L'IDEE DE DUCHAMP : DES CAHIERS OUVERTS AU VENT

 

 

Buenos Aires / Paris, 1919


Marcel Duchamp est à Buenos Aires depuis quelques semaines quand une lettre de sa soeur Suzanne lui apprend qu'elle épouse en avril 1919 le peintre Jean Crotti. Ne pouvant faire le voyage, Marcel envoie par courrier ses instructions pour un cadeau de mariage :


« C'était un précis de géométrie qu'il lui fallait attacher avec des ficelles sur le balcon de son appartement de la rue de La Condamine; le vent devait compulser le livre, choisir lui-même les problèmes, effeuiller les pages et les déchirer.
Suzanne en a fait un petit tableau : Ready-made malheureux de Marcel. C'est tout ce qu'il en reste puisque le vent l'a déchiré.
Ça m'avait amusé d'introduire l'idée d'heureux et de malheureux dans les ready-mades, et puis la pluie, le vent, les pages qui volent, c'est amusant comme idée...»
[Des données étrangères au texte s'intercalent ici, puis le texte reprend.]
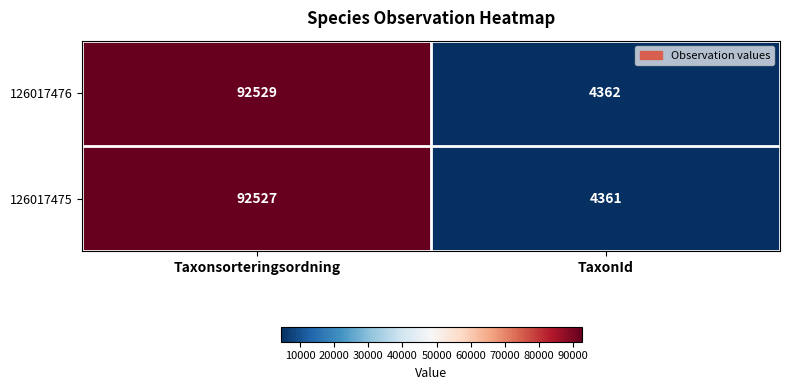

Rank the series at Taxonsorteringsordning from highest to lowest value.

126017476, 126017475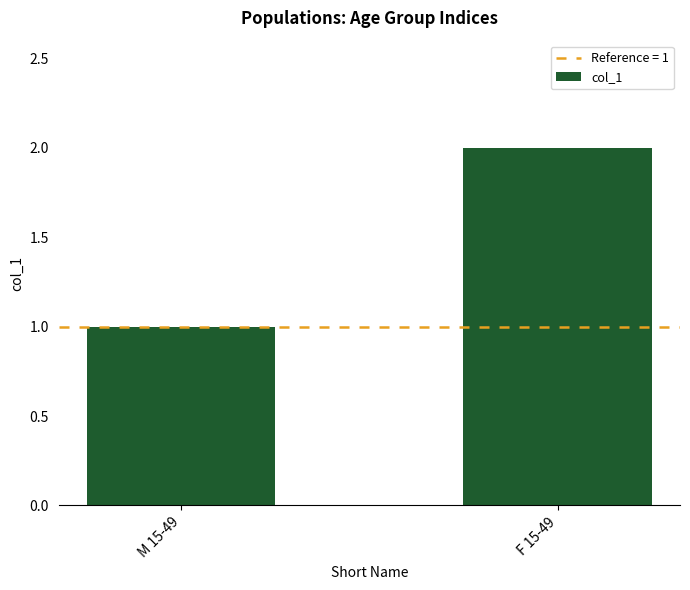

Between M 15-49 and F 15-49, which is larger?

F 15-49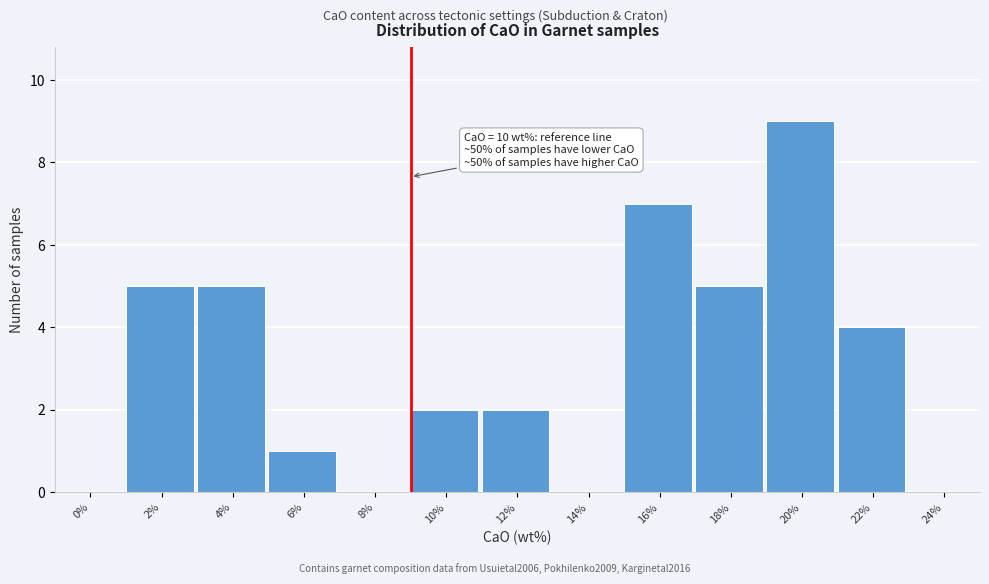

Reading left to right, transcribe all the data shown in this chart.

0%=0	2%=5	4%=5	6%=1	8%=0	10%=2	12%=2	14%=0	16%=7	18%=5	20%=9	22%=4	24%=0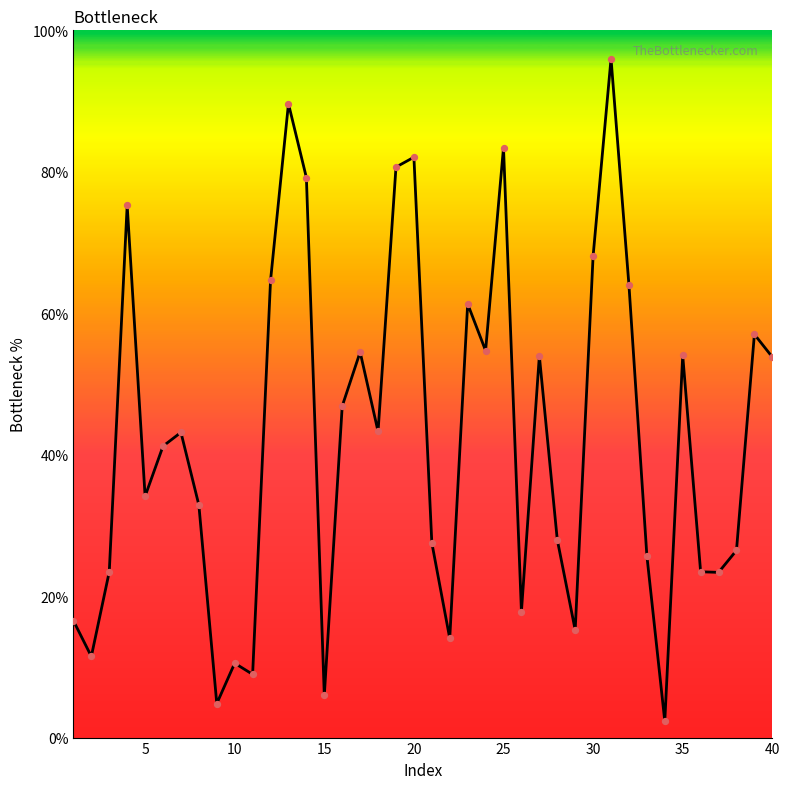

What is the smallest value displayed?

2.3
Marcel Duchamp, Entretiens, p.105


Roberto Bolaño, dans son roman 2666 (éditions Christian Bourgois, 2008), revient assez longuement sur cette idée de Ready-made malheureux imaginée par Marcel Duchamp.

Voici ce qu'il en dit :

 

Calvin Tomkins écrit à ce propos :

« A l'occasion du mariage de sa sœur Suzanne avec son ami intime Jean Crotti, qui eut lieu à Paris le 14 avril 1919, Duchamp envoya par courrier un présent au couple. Il s'agissait d'instructions pour accrocher un manuel de géométrie à la fenêtre de son appartement et l'attacher avec une corde, pour que le vent puisse “feuilleter le livre, choisir les problèmes, tourner les pages et les arracher”. » (...)

De fait, ils arrivèrent à photographier ce livre ouvert suspendu en l'air – image qui constitue l'unique témoignage de l’œuvre, qui ne réussit pas à survivre à pareille exposition aux éléments – et, plus tard, Suzanne en fit un tableau, intitulé Ready-made malheureux de Marcel. Comme l'expliquera Duchamp à Cabanne : “Cela m'amusait d'introduire l'idée de bonheur et de malheur dans les ready-mades, et puis il y avait la pluie, le vent, les pages volant, c'était une idée amusante”. » (...)

« Au cours des dernières années, Duchamp avoua à un interviewer qu'il avait pris plaisir à discréditer “le sérieux d'un livre empli de principes” comme celui-là et il laissa même entendre à un autre journaliste que, en l'exposant aux rigueurs du temps, “le traité avait enfin saisi deux ou trois choses de la vie”. »

Roberto Bolano, 2666, p.403

 

 

A mon tour, je souhaiterais disposer dans le Domaine de Chamarande, au cours de l'exposition « Milieux » (été 2013), un ready-made malheureux constitué de plusieurs cahiers suspendus à des arbres, dont chaque page comportera des pensées exprimées par l'un(e) en direction d'un(e) autre.

Quel sera le travail du vent et des intempéries sur ces pensées fugitives et volatiles ?

 

 

 

© 2001 Succession Marcel Duchamp ARS.
© 2001 Succession Marcel Duchamp ARS.

 

 

Ceci n'est pas sans rappeler les oeuvres de Bernard Moninot (La mémoire du vent), qui fait littéralement écrire le vent. « Aucun de ces dessins n’est répétable, ce presque rien qui a été recueilli est un commencement, le commencement à l’état pur. » (Jean-Christophe Bailly)

 

« Le vent dessine son passage

graphes et glyphes ciselés

fibrilles fils fissures

firmament effilés

sillage d’errance et de danse

traînées gracieuses hasardeuses »

 

Jean-Luc Nancy, Bernard Moninot, Les traces anémones, Editions Maeght, 2008.